I step back inside of my apartment where it is secure and open up the envelope. It’s a card, like I thought. I haven’t gotten one of these in years. My name almost looks like a foreign language sprawled across it.

The card is light blue with a picture of a yellowish-brown dog that is laughing. There are words sprawled across the top of the card above the laughing dog:

For your birthday, I thought I’d get you something memorable and worth smiling for…

I open the card and jump back from the sound that comes out of it. Laughter. Hysterical laughter. I nearly drop it. I finish reading the card:

Pretty funny-looking, right? Happy birthday!

Above the writing is a small, thin mirror that I’m now looking directly into. My reflection stares back at me, stern and tense. On the other half of the card is a handwritten note. As I stare at the writing in the card, I feel myself reach a boiling point:

You’re so pitiful, it makes me sick.

This prank has Joseph’s name written all over it.

Things are not always this way, except for the times when Joseph is interested in taking one of my assignments—making me look bad, just because.

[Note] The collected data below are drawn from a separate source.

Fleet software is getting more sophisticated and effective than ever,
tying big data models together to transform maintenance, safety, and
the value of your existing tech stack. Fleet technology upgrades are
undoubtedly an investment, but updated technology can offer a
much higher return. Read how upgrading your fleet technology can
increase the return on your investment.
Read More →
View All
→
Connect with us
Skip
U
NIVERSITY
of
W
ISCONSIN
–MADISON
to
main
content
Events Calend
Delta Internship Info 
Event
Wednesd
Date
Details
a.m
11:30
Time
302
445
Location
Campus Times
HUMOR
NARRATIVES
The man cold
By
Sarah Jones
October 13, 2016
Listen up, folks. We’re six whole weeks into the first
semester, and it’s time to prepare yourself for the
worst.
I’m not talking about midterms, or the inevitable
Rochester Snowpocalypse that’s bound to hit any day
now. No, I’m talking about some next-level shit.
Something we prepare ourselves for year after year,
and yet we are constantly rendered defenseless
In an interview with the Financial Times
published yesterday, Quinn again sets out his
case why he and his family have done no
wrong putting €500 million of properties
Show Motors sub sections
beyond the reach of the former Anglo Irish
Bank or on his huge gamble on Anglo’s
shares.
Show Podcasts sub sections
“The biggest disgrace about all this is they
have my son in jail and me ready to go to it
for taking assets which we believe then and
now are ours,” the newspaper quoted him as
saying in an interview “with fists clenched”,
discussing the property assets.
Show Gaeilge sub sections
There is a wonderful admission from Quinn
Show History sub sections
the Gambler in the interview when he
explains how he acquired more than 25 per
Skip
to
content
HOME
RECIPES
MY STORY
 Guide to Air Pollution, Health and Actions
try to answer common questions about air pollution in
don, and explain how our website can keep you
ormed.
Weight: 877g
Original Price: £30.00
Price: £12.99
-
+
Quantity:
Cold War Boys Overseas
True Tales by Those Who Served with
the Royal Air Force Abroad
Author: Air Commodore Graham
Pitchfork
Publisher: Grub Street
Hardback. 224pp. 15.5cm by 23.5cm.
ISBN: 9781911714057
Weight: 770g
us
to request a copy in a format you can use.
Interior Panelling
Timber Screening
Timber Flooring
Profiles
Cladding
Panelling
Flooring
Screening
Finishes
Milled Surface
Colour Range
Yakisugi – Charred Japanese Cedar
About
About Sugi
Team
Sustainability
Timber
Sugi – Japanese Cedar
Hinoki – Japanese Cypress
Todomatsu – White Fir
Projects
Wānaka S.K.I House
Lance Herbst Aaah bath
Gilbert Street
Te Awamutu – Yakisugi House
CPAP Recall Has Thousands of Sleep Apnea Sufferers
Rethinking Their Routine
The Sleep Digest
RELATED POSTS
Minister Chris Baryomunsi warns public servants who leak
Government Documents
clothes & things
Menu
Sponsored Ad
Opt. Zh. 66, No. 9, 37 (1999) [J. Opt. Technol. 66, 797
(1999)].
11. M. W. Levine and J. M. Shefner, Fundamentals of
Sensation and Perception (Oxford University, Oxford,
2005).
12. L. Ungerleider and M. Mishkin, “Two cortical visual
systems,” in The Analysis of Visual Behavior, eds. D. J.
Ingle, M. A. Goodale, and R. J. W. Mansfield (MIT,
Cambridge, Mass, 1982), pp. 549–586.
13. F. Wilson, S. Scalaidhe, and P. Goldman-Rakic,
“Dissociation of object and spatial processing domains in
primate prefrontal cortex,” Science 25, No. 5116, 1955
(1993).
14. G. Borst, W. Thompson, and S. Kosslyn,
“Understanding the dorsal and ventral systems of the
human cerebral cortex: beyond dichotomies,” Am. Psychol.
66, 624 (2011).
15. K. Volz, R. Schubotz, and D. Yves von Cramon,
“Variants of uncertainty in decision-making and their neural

It couldn’t be that he actually believes that Mortimus will wipe the Earth clean of the Death Leaders that fail—I’m sure Joseph knows that when that happens, he’ll be taken long before I will. Joseph thinks he’s rattling my confidence so that I will take part in messing things up on my own. But my confidence won’t be shaken. When it’s all said and done, I will make sure that Joseph is the one with an insecurity and a busted lip to match.